Probablemente quienes hayan sido alcanzados por el discurso de Vox y lleven a las cenas de Navidad el argumento de que los padres tienen el derecho de decidir qué aprenden sus hijos solo sean receptivos si al ejemplo le damos la vuelta. Si creen que las feministas adoctrinamos a nuestros hijos en esa supuesta ideología de género a la que tanto temen, estarán de acuerdo en que nuestros hijos puedan tener un espacio más allá de nuestras propias doctrinas y creencias en el que aprender a poner en duda lo que les hemos enseñado. Si tanto temen a una izquierda que adoctrina a sus hijos en el comunismo o en el lesbianismo radical, que defiendan el derecho de nuestros hijos de juntarse con los suyos, conocer su miedo a las batas rosas y poder poner en duda nuestra autoridad.
¿A qué viene tanto miedo a la diversidad? Lo único que deshace el adoctrinamiento acrítico es la pluralidad. Porque cuando ya no existe una única manera de atarse los zapatos o una única manera de entender la sexualidad, los niños están irremediablemente obligados a comparar versiones, cuestionar creencias, argumentar posiciones y escoger cuál es su propia manera de ser y de pensar. La escuela sirve para hacernos mayores y eso pasa, inevitablemente, por poner en duda la autoridad paterna y aprender a pensar.

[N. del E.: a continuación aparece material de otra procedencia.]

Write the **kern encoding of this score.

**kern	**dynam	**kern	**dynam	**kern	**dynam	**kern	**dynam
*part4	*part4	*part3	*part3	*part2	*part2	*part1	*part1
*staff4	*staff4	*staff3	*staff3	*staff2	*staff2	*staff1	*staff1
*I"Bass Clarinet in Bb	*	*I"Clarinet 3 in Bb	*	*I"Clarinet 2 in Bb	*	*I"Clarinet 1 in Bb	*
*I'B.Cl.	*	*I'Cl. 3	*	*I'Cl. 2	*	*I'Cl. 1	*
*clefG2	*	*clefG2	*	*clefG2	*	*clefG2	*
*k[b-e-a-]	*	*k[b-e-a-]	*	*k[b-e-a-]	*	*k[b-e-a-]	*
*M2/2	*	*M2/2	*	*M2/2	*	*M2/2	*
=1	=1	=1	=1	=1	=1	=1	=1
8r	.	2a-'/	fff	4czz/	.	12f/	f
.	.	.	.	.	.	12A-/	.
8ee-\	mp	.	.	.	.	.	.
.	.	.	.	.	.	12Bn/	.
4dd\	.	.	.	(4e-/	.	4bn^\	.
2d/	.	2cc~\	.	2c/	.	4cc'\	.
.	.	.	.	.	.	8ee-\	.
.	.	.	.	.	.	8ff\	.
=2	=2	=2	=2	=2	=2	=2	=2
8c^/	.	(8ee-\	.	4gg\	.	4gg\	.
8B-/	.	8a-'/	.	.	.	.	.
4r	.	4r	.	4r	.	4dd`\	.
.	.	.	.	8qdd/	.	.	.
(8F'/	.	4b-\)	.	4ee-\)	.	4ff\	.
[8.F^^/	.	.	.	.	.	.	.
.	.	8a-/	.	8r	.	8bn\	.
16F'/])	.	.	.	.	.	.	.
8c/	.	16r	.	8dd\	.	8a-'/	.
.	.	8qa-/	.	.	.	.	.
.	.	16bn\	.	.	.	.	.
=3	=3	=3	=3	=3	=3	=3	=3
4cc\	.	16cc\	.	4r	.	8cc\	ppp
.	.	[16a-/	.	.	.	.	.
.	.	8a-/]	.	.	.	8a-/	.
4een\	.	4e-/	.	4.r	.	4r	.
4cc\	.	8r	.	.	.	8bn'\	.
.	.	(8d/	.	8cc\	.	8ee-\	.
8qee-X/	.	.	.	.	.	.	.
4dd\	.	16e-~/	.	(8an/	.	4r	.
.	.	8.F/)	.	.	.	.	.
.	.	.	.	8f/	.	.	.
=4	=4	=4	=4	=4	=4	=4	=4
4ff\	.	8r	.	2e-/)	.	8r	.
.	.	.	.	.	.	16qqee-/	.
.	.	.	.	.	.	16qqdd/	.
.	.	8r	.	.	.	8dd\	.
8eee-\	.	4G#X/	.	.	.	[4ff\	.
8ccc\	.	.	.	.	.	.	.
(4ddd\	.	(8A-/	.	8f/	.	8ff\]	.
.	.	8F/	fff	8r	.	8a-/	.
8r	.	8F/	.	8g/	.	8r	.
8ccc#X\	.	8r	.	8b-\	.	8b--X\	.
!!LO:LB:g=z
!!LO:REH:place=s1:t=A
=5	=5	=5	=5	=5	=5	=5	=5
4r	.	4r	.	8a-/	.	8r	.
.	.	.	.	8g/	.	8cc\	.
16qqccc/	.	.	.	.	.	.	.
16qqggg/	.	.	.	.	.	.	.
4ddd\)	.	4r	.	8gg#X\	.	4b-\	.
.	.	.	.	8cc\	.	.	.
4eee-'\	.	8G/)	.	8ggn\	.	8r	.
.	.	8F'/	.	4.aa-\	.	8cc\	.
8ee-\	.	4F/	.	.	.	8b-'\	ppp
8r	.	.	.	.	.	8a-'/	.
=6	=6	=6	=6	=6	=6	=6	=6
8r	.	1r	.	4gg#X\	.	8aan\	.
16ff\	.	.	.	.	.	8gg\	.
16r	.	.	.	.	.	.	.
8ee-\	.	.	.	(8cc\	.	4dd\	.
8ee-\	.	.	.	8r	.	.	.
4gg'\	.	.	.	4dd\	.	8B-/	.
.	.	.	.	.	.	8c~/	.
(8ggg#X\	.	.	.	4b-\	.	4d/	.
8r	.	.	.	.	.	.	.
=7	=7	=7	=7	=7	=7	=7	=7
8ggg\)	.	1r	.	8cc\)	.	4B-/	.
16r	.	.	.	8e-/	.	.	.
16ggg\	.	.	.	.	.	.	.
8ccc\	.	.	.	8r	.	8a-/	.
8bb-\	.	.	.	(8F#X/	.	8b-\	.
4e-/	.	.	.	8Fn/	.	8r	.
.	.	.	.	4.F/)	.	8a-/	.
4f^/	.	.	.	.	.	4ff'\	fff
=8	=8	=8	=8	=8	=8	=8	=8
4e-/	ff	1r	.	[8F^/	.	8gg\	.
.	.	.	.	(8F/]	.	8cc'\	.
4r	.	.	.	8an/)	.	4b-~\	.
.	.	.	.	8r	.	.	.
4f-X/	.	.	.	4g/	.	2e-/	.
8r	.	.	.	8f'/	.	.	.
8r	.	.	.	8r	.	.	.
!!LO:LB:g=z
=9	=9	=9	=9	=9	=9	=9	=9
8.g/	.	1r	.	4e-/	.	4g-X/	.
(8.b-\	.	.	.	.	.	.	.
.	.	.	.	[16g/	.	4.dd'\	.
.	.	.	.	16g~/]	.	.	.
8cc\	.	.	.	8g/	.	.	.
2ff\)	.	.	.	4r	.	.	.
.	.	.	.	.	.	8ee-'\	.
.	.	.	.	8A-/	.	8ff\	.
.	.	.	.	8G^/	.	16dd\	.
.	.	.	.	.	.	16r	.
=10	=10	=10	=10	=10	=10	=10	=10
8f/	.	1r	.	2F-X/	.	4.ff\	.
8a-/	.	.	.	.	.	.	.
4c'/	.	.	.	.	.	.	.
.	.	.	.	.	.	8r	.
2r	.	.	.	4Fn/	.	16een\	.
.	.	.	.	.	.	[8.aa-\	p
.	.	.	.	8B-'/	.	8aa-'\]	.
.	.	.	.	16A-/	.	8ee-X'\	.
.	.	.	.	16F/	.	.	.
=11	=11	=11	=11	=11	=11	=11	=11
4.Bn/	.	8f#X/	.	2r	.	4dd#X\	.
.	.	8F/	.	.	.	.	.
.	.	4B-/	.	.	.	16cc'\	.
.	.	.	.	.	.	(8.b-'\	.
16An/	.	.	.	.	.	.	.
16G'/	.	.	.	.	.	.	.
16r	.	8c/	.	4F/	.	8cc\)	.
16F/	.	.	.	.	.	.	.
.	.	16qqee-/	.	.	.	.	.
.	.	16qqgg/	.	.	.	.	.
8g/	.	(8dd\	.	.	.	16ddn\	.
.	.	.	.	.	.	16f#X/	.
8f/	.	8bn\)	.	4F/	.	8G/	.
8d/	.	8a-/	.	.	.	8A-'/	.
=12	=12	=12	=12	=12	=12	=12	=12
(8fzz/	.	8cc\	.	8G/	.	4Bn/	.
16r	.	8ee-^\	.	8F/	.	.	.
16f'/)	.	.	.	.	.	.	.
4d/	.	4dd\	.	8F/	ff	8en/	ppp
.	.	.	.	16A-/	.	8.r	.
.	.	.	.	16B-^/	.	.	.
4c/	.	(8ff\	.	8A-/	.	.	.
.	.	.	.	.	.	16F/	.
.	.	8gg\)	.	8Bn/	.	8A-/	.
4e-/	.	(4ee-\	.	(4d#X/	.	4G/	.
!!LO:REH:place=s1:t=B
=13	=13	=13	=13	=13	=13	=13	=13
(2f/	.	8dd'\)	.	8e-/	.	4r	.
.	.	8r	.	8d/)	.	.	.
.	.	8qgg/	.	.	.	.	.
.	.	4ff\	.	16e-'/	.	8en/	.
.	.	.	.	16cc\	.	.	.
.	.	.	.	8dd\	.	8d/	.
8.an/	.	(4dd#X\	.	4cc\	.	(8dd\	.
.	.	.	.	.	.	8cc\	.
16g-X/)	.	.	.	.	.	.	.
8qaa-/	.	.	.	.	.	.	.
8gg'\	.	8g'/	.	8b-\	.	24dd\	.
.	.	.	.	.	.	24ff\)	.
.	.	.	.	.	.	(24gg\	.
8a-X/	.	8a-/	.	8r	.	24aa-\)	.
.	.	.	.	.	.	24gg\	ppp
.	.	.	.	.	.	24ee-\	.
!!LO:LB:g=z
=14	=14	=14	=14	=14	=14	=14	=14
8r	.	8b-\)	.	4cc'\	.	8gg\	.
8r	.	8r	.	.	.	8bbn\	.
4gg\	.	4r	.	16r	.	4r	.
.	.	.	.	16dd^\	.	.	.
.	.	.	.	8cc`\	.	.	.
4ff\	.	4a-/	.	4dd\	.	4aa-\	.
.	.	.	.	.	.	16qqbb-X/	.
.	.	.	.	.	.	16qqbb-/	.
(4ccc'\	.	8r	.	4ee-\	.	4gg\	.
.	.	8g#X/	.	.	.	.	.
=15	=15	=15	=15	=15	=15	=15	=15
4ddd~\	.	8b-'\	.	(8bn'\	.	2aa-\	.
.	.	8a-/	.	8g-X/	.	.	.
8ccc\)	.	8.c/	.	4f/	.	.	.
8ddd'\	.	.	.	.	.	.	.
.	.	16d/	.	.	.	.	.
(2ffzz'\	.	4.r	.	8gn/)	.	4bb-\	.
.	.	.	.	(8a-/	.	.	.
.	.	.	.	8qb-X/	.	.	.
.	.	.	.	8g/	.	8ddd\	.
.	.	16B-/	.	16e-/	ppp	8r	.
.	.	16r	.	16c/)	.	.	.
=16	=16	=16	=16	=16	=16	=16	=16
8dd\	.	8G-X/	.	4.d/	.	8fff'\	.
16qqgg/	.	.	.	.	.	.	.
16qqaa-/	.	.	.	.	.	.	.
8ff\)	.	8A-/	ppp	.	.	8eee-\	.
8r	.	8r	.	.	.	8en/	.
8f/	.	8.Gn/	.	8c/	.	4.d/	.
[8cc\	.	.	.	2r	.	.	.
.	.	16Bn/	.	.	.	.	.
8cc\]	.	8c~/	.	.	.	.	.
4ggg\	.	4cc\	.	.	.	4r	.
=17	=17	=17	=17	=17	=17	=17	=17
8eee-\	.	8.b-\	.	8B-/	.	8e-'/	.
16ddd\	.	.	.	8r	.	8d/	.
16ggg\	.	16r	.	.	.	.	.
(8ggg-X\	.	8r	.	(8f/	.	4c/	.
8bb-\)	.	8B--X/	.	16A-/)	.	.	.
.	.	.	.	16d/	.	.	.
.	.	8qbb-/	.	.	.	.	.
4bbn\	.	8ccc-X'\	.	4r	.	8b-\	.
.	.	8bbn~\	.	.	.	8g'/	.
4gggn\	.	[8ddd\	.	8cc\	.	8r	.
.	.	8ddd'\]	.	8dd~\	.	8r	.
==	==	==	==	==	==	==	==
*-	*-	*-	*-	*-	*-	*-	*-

Si las charlas LGTBI tienen sentido en las escuelas es justamente porque dan a conocer a los alumnos y alumnas una pluralidad y una diversidad. En ellas, los hijos de las madres homófobas de Vox aprenderán que hay hombres que llevan el rosa con orgullo y que ser gay o trans es también una posibilidad. Quienes ven amenazadas sus doctrinas por la existencia de la diversidad sexual y de género o por el color de una bata, quienes quieren que sus hijos vayan a colegios solo con chicos o con chicas o quieren que solo conozcan a compañeros de su misma raza, su misma condición económica o su misma nacionalidad, no son los defensores de la libertad de enseñanza, son padres enemigos de la libertad de sus hijos. Recordemos esto en tiempos en los que hace falta cuidar a quienes siempre lucharon por la libertad y la diversidad sexual, mimar nuestras escuelas públicas y a nuestra profesoras y profesores. Recordémoslo en tiempos en los que se puede denunciar a una profesora por el color de una bata. Ningún recorte de la diversidad y la pluralidad en nuestra educación puede ser defendido en nombre de la libertad.